Only 39% of the sampled debts were collected, and UGX3.7 billion worth of receivables were more than two years old.

That’s not just a miscalculation but a disconnect between financial modelling and market behaviour.

When your model assumes clients pay in five months, but they take two years, or never pay at all, your forecasts become conservative and often misleading.

This disconnect means New Vision is likely overstating the quality of its receivables, which in turn inflates the strength of its balance sheet and distorts perceptions of future cash flows.

The Auditor General advised that “management should review and refine the assumptions used in the expected credit loss model… to better reflect actual collection trends.”

Until that happens, the company’s reported earnings may be resting on optimistic accounting rather than operational certainty.

The missing discipline

If the expected credit losses issue exposes fragility in New Vision’s customer relationships, another audit finding points to operational slack in its back office: supplier statement reconciliations aren’t being done as often-or as rigorously as they should.

According to the Auditor General’s report (Section 3.0, Other Matters), the finance department does not regularly carry out reconciliations between suppliers’ statements and the company’s internal accounting records.

Management claimed they circularize and reconcile quarterly, but the Auditor General noted monthly reconciliations – particularly before financial reports are prepared – are necessary.

Why does this matter?

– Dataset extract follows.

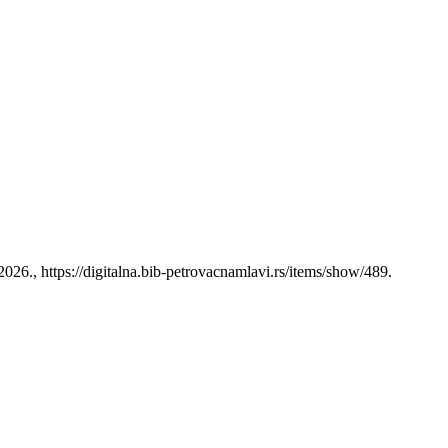
2026.,
https://digitalna.bib-petrovacnamlavi.rs/items/show/489
.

Because when supplier balances and company books don’t match, it opens the door to duplicate payments that quietly drain cash, unrecorded liabilities that distort financial clarity, and disputes that fray vendor relationships, especially critical ones.

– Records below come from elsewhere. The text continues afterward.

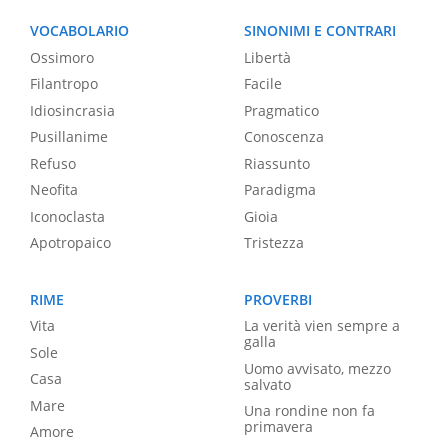
VOCABOLARIO
SINONIMI E CONTRARI
Ossimoro
Libertà
Filantropo
Facile
Idiosincrasia
Pragmatico
Pusillanime
Conoscenza
Refuso
Riassunto
Neofita
Paradigma
Iconoclasta
Gioia
Apotropaico
Tristezza
RIME
PROVERBI
Vita
La verità vien sempre a
galla
Sole
Uomo avvisato, mezzo
Casa
salvato
Mare
Una rondine non fa
primavera
Amore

And in a low-margin business like publishing, even small oversights can snowball into expensive inefficiencies. In short, this is not just a bookkeeping issue – it’s a control risk.

The longer these lapses persist, the harder it becomes to trust the accuracy of what New Vision owes – or doesn’t.

Whispering numbers

To the untrained eye, New Vision is in good health. It’s profitable. It meets IFRS. It satisfies audit expectations. But that’s not the full story.

A deeper read shows a company carrying impaired assets, misjudging how fast it will get paid, and struggling to enforce internal financial discipline.

These are symptoms of a business that risks drifting away from relevance if nothing changes.

A legacy giant in a shifting landscape

New Vision is more than just a public company. It’s a national institution – government’s flagship publisher, a household name, and a historical cornerstone of Uganda’s media ecosystem.

But the ecosystem has moved on.

Globally, print revenues are shrinking, digital monetization remains elusive, and legacy business models are under strain.

And as the Auditor General notes, a strong balance sheet isn’t enough if it rests on brittle assumptions.

Right now, New Vision’s assumptions about the value of its intangible assets, how fast it collects debts, and how tightly its operations are run no longer fully reflect reality.

This, the Auditor General advises should be recalibrated by instituting actaulised credit risk models – not idealized ones – reassessment of intangible asset, especially where impairment is recurring and revenue returns are fading, institutionalize monthly supplier reconciliations as basic hygiene, not a luxury and perhaps most crucially, shift the boardroom conversation from reporting compliance to building financial resilience.

At crossroads

The Auditor General didn’t indict New Vision—but underlined a message: “You are still in the black. But if these small leakages aren’t fixed, that black ink might turn red—quietly, slowly, and dangerously.”